Celebrando 33 anos de uma carreira que, na verdade, teve início ainda na infância, quando ganhou de seu pai uma caixa com 36 lápis de cor, Solange Alves ocupou um cargo de desenhista profissional numa empresa de renome em São Paulo, com um detalhe: foi a primeira mulher a obter essa posição na dita corporação, isso lá nos anos 1980, o que não é pouca coisa. Cursou Publicidade e Ilustração, Dança Contemporânea, Cenografia, História da Arte, Violão Clássico e Popular, e Teologia, entrelaçando assim o ser humano e a artista na busca do seu situamento no mundo.

Na sua rica jornada artística, a artista já passeou por diversos estilos: classicismo, renascentismo, realismo, cubismo, impressionismo, expressionismo, construtivismo, surrealismo, abstracionismo, entre outros, na sua incansável busca do belo no fazer da arte, mas sempre na mansa fluidez da arte pela arte. Não mente essa sua belíssima retrospectiva que agora temos à disposição dos nossos olhos, alma e coração.

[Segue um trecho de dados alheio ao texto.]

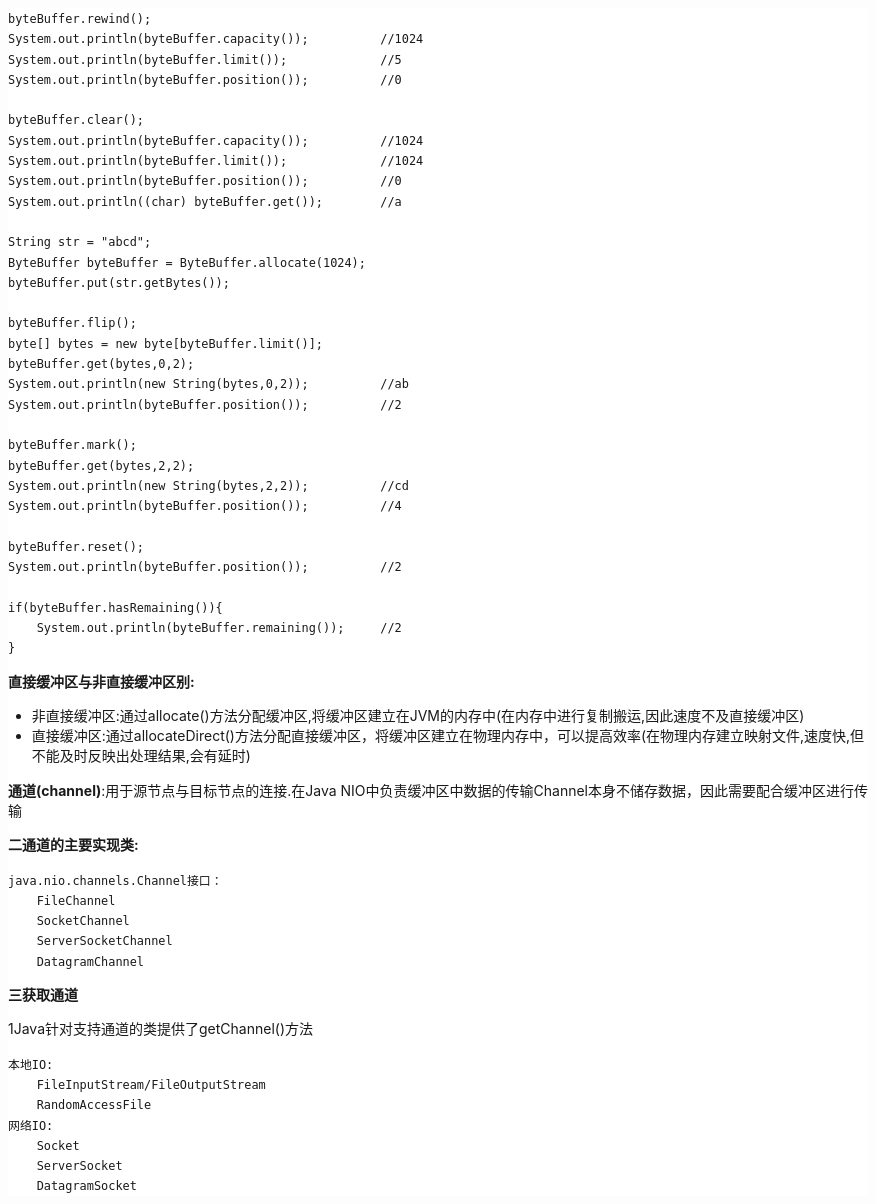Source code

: 	byteBuffer.rewind();
	System.out.println(byteBuffer.capacity());			//1024
	System.out.println(byteBuffer.limit());				//5
	System.out.println(byteBuffer.position());			//0
	
	byteBuffer.clear();
	System.out.println(byteBuffer.capacity());			//1024
	System.out.println(byteBuffer.limit());				//1024
	System.out.println(byteBuffer.position());			//0
	System.out.println((char) byteBuffer.get());		//a
	
	String str = "abcd";
	ByteBuffer byteBuffer = ByteBuffer.allocate(1024);
	byteBuffer.put(str.getBytes());
	
	byteBuffer.flip();
	byte[] bytes = new byte[byteBuffer.limit()];
	byteBuffer.get(bytes,0,2);
	System.out.println(new String(bytes,0,2));			//ab
	System.out.println(byteBuffer.position());			//2
	
	byteBuffer.mark();
	byteBuffer.get(bytes,2,2);
	System.out.println(new String(bytes,2,2));			//cd
	System.out.println(byteBuffer.position());			//4
	
	byteBuffer.reset();
	System.out.println(byteBuffer.position());			//2
	
	if(byteBuffer.hasRemaining()){
		System.out.println(byteBuffer.remaining());		//2
	}

**直接缓冲区与非直接缓冲区别:**

- 非直接缓冲区:通过allocate()方法分配缓冲区,将缓冲区建立在JVM的内存中(在内存中进行复制搬运,因此速度不及直接缓冲区)
- 直接缓冲区:通过allocateDirect()方法分配直接缓冲区，将缓冲区建立在物理内存中，可以提高效率(在物理内存建立映射文件,速度快,但不能及时反映出处理结果,会有延时)

**通道(channel)**:用于源节点与目标节点的连接.在Java NIO中负责缓冲区中数据的传输Channel本身不储存数据，因此需要配合缓冲区进行传输

**二通道的主要实现类:**

	java.nio.channels.Channel接口：
		FileChannel
		SocketChannel
		ServerSocketChannel
		DatagramChannel

**三获取通道**

1Java针对支持通道的类提供了getChannel()方法

	本地IO:
		FileInputStream/FileOutputStream
		RandomAccessFile
	网络IO:
		Socket
		ServerSocket
		DatagramSocket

Sua dica para os artistas visuais iniciantes comprova sua capacidade e profissionalismo: “...estudar, ler e praticar desenho e pintura, pois todos os grandes artistas antes de definir à sua maneira de fazer arte, todos eles dominavam o desenho e a pintura...”

Artista politizada, na acepção política original, ou seja, de se ter uma posição sobre a vida em sociedade, Solange Alves sabe que há tempos as obras de arte passaram a ser mercadorias, e que sob o controle econômico e ideológico das empresas de produção artística, a arte virou um espelho negativo de si mesma: “...é um produto para tornar invisíveis a realidade e o próprio trabalho criador das obras...” E sabe também que a imprensa, na maioria das vezes, desempenha o papel de “...vendedora de alguma coisa como arte...”. Mas, sua trajetória comprova que ela soube se desviar desses pesadelos e encontrar o seu caminho, ancorado na tríade do artista verdadeiro: da verdade, da beleza e da originalidade.

Solange Alves, nessa altura dessa bela e necessária retrospectiva, sabe que o objetivo da arte é buscar meios de acesso ao real e de expressão da verdade. E, junguiana, sabe também que são os nossos sonhos que suportam o edifício sempre teimosamente inconstante do nosso ser. Suas obras são como uma promessa infinita de acontecimentos, um eterno devir, com o Homem transfigurado na beleza dos sonhos produzidos por artistas que, tal como ela, produzem uma arte pela arte. E nos salvam. Salve, Solange Alves!